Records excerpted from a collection
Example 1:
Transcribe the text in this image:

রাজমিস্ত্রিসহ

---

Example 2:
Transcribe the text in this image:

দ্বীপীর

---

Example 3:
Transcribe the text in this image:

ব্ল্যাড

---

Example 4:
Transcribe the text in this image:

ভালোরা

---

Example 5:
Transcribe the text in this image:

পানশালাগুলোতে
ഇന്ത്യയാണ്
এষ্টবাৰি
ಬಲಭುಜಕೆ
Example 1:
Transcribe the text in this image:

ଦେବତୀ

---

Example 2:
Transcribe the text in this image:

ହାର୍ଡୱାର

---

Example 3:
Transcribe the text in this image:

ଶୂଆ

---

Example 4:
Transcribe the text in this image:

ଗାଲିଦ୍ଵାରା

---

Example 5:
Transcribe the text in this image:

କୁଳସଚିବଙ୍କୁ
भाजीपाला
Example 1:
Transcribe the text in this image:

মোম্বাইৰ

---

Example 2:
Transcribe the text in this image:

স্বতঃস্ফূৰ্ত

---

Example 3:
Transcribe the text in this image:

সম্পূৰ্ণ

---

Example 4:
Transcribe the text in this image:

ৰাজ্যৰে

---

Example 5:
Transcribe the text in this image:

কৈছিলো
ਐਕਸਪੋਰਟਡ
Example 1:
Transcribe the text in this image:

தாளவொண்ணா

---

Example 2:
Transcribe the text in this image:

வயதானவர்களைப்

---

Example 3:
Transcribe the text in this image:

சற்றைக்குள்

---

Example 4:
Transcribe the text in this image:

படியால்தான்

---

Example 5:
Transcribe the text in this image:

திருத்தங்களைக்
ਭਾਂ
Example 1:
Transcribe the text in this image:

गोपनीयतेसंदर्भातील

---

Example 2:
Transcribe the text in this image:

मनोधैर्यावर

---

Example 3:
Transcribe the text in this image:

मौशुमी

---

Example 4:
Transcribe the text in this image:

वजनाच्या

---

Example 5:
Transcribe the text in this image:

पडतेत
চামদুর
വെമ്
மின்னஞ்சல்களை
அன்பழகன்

[What to produce] The reply must present every entry, transcribed with its exact wording.

[Exercise answer]
Example 1:
Transcribe the text in this image:

রাজমিস্ত্রিসহ

---

Example 2:
Transcribe the text in this image:

দ্বীপীর

---

Example 3:
Transcribe the text in this image:

ব্ল্যাড

---

Example 4:
Transcribe the text in this image:

ভালোরা

---

Example 5:
Transcribe the text in this image:

পানশালাগুলোতে
ഇന്ത്യയാണ്
এষ্টবাৰি
ಬಲಭುಜಕೆ
Example 1:
Transcribe the text in this image:

ଦେବତୀ

---

Example 2:
Transcribe the text in this image:

ହାର୍ଡୱାର

---

Example 3:
Transcribe the text in this image:

ଶୂଆ

---

Example 4:
Transcribe the text in this image:

ଗାଲିଦ୍ଵାରା

---

Example 5:
Transcribe the text in this image:

କୁଳସଚିବଙ୍କୁ
भाजीपाला
Example 1:
Transcribe the text in this image:

মোম্বাইৰ

---

Example 2:
Transcribe the text in this image:

স্বতঃস্ফূৰ্ত

---

Example 3:
Transcribe the text in this image:

সম্পূৰ্ণ

---

Example 4:
Transcribe the text in this image:

ৰাজ্যৰে

---

Example 5:
Transcribe the text in this image:

কৈছিলো
ਐਕਸਪੋਰਟਡ
Example 1:
Transcribe the text in this image:

தாளவொண்ணா

---

Example 2:
Transcribe the text in this image:

வயதானவர்களைப்

---

Example 3:
Transcribe the text in this image:

சற்றைக்குள்

---

Example 4:
Transcribe the text in this image:

படியால்தான்

---

Example 5:
Transcribe the text in this image:

திருத்தங்களைக்
ਭਾਂ
Example 1:
Transcribe the text in this image:

गोपनीयतेसंदर्भातील

---

Example 2:
Transcribe the text in this image:

मनोधैर्यावर

---

Example 3:
Transcribe the text in this image:

मौशुमी

---

Example 4:
Transcribe the text in this image:

वजनाच्या

---

Example 5:
Transcribe the text in this image:

पडतेत
চামদুর
വെമ്
மின்னஞ்சல்களை
அன்பழகன்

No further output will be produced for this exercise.